These are the reasons why the most sophisticated Machine Learning techniques may not perform well.

4 min readAug 29, 2022

We know that machine learning can be awesome. The field has drawn a lot of focus in recent times. As a result, new innovations are coming out rapidly. However, in practical settings, machine learning is not really an exact science. There are some issues that we should be mindful of. In this article, I will briefly cover some of these issues. These issues are broadly discussed in the paper¹ by David Hand. The issues are as follows.

1. marginal improvements.

2. design sample selection.

3. problem uncertainty.

4. Interpret empirical comparisons.

Marginal improvements

Sometimes we use a simple classifier (e.g., LDA) first and then use a much more complex classifier on the dataset. We hope that the complex classifier (e.g., SVM) might be able to produce better accuracy. Now if our simple classifier produces an error rate that is close to the Bayes error rate for that dataset, then the complex classifier will not be able to produce a result that is significantly better than what the simple classifier produced. We can see that from the below figure. In this case, all our effort in implementing and fine-tuning a complex classifier might be wasted as the relative improvement over the simple classifier might not be worthwhile.

Our simple classifier achieves 75% accuracy on the given dataset. In other words, a 25% error rate is reported for the classifier. If the minimum possible error rate (Bayes error rate) for the given dataset is 15%, then no matter how sophisticated our other classifier is, it can only achieve at most 10% improvement compared to our simple classifier.

Design sample selection

In machine learning, we train our classifier on the training set and apply it to the test set. We assume that the distribution of the training set and the test set would be similar. However, these assumptions could easily be violated. For example, if the training set is not a representative sample of the test set or there is population drift, then the classifier will not be able o perform well on the unseen test set. Both these issues are illustrated in the figures below. So, if our problem is affected by one of these two issues, then a sophisticated classifier may not be able to produce superior performance over a simple one.

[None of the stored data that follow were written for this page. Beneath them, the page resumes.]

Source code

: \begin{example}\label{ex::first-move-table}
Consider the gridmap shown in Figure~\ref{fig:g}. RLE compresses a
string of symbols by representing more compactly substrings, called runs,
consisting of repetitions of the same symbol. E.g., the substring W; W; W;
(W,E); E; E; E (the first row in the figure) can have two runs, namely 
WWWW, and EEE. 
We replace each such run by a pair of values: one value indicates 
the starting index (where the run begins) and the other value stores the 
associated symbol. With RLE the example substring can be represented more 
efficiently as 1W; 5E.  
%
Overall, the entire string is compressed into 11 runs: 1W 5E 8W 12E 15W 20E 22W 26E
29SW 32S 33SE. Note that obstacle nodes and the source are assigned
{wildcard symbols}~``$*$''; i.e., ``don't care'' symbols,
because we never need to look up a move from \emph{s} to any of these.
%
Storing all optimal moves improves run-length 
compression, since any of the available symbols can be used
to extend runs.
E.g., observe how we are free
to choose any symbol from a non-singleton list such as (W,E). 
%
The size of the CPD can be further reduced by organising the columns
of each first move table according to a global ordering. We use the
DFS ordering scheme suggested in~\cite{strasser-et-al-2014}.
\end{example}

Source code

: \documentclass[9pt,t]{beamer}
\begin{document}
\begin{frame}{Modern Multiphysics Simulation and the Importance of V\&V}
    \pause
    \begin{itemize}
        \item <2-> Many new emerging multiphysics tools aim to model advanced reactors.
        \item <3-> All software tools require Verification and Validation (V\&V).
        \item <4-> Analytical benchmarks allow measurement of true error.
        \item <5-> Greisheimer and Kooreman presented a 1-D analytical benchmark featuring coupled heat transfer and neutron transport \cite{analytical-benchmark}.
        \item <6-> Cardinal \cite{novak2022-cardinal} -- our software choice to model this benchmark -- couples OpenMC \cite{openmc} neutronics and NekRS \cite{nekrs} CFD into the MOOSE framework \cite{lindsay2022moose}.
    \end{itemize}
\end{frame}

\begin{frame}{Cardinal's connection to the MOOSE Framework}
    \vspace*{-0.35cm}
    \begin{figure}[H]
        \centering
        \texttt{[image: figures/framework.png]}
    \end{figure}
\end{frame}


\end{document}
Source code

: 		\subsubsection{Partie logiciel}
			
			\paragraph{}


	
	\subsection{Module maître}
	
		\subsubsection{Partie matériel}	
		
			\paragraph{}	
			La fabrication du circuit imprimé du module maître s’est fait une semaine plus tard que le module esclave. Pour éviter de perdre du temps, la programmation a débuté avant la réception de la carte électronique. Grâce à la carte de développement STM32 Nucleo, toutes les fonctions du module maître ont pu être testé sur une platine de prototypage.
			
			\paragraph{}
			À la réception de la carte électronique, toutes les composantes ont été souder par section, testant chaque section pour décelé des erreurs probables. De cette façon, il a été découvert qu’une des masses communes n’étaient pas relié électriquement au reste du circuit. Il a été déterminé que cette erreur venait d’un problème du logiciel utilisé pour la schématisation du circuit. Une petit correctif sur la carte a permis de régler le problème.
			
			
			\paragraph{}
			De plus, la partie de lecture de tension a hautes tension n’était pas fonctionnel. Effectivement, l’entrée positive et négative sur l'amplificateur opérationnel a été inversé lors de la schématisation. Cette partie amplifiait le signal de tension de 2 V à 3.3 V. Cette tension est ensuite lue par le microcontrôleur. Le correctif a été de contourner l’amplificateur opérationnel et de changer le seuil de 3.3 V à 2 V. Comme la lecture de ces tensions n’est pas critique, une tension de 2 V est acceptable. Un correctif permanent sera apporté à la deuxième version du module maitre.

There is a large gap between the distribution of the training set and the test set. In this case, the training set is not a representative sample of the test set. So no matter how sophisticated the method we use, the performance will never be good.

Population drift refers to the phenomenon where the distribution of the population changes over time. In this case, we train our classifier at time-index 1. However, as the distribution of the test set changes over time, the performance of the classifier declines.

Problem uncertainty

Sometimes our problems are vague. The definition of classes is not well defined. In that case, one might tempt to change the class labels (hence definitions) in such a way that it may produce better accuracy. This is definitely not a good practice! In other cases, the labels of the dataset may not be accurate. In these cases, there is no guarantee that a sophisticated method would do better than a simple one.

Interpret empirical comparisons

Imagine that you are scrolling through your LinkedIn page or a data science blog. Suddenly you stumble upon a post where it shows that a new cool algorithm produced far better results than an existing simpler method. We start to talk about it, try to learn the new method as quickly as possible, and try to think about ways to implement that for our project. Until we come across the next big thing and repeat the cycle. Hand argued that we should keep a simple thing into our consideration: it is not possible for a person to be an expert on all the methods. It is more likely that the person who invented a new method is more likely to be the expert on that method. Now, when that person compares the new method with an older method, it is possible that the person has much more expertise in the new method (since they developed it), compared to the other existing methods. As a result, the superior performance of the shiny new method might very well be due to the expertise of the practitioner rather than the superiority of the new classifier.

Conclusion

We put a great deal of effort into understanding different machine learning algorithms. It is equally important to know when they might not work as well as we would have liked. We know that certain classifiers like deep learning models do a much better job on certain tasks like image classification, natural language processing (NLP), etc. It would be unwise to think that all the issues that Hand highlighted in the paper, will always disrupt the performance of the sophisticated classifier. It will depend on the context and the problem that we are trying to solve. However, it is important to be mindful of these issues.

[1]: Hand, D. J. (2006). Classifier technology and the illusion of progress. Statistical science, 21(1), 1–14.